Table 1: The Cold Chain, Food Security and Economic Development

Variable   Global   Developed Countries Developing Countries 
Population in 2009 (in billions of inhabitants) 6.83   1.23   5.6
Population in 2050 (forecast, in billions of inhabitants) 9.15   1.28   7.87
Refrigerated storage capacity (m3/1000 inhabitants) 52   200   19
Food losses (all products) 25%   10%   28%
Losses of fruits and vegetables   35%   15% 40%
Losses of perishable foodstuffs due to lack of refrigeration   20%   9% 23%


Source: IIR. 2009. The role of refrigeration in worldwide nutrition

Cold Chain Challenges and More
Although, there is large production of perishable foods, the cold chain potential remains untapped in developing countries due to multiple reasons like high initial investment, high share of single commodity cold storage; lack of basic enabling infrastructure, lack of awareness for handling perishable produce and so on.

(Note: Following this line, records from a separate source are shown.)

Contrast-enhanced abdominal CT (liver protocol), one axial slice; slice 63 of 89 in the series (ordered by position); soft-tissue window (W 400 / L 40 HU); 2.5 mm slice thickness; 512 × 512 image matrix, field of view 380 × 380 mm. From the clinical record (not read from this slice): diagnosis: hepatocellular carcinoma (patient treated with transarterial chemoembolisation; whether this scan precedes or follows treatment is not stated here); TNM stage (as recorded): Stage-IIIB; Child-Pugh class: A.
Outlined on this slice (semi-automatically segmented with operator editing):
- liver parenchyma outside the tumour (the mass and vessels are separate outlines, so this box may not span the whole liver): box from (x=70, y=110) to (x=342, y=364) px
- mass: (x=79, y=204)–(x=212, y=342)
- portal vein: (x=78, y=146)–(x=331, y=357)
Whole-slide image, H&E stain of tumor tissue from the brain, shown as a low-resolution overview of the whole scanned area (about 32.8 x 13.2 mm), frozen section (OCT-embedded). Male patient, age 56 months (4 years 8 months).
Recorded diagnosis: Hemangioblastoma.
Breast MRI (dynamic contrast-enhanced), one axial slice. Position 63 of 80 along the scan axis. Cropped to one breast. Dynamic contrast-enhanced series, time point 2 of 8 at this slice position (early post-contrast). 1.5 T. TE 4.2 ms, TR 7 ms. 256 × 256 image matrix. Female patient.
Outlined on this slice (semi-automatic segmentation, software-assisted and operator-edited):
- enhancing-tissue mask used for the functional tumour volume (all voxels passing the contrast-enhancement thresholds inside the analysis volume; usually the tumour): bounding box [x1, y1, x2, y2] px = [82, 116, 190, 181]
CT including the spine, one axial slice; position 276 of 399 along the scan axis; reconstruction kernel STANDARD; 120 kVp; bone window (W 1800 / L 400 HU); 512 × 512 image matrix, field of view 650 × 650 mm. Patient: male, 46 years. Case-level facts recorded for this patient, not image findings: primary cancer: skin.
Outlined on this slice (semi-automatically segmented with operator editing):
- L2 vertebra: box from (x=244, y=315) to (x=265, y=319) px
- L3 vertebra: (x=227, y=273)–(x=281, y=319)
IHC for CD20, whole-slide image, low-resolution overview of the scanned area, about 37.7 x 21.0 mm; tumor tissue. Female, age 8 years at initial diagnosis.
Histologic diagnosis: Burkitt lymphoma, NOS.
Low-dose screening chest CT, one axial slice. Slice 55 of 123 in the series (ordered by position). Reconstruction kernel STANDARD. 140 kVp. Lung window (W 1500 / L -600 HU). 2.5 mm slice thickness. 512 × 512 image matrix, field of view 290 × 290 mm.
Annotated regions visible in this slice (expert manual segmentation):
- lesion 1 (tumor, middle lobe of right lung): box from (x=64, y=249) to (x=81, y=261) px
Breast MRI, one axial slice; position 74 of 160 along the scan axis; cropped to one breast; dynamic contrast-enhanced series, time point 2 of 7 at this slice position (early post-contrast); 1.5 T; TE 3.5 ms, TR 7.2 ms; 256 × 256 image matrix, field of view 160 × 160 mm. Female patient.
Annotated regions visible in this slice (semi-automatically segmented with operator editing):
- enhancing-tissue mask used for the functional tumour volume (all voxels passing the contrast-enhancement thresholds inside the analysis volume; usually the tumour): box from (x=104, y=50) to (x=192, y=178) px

Infrastructure within a country is the main key aspect in a company’s selection of export markets. Electricity and IT infrastructure must be sufficient to support logistics operations. Transportation infrastructure must be capable of supporting the reliable distribution of a product within the country or region without excessive delays.

The International Association of Refrigerated Warehouses has noted a strong correlation of cold storage capacity to a country’s transportation score. Another important aspect for market decision-making is the quality and skill level of the potential work force in the market. Industry must have the capacity to train and develop the talent and the management required to run an efficient supply chain operation.

Each cold chain differs by region, location and temperature requirements; nonetheless, ensuring a cold chain for agricultural products starts at the farm. Produce often goes through pre-cooling at the harvest location and is then loaded onto a truck or other transportation unit designed to keep the produce protected from the sun and held within a desirable temperature range, as it travels to a processor facility or a temperature-controlled warehouse.

In developing regions or locations, transportation may be carried out on covered trucks or smaller carts; in more developed locations, these transportation solutions can include insulated reefer trucks.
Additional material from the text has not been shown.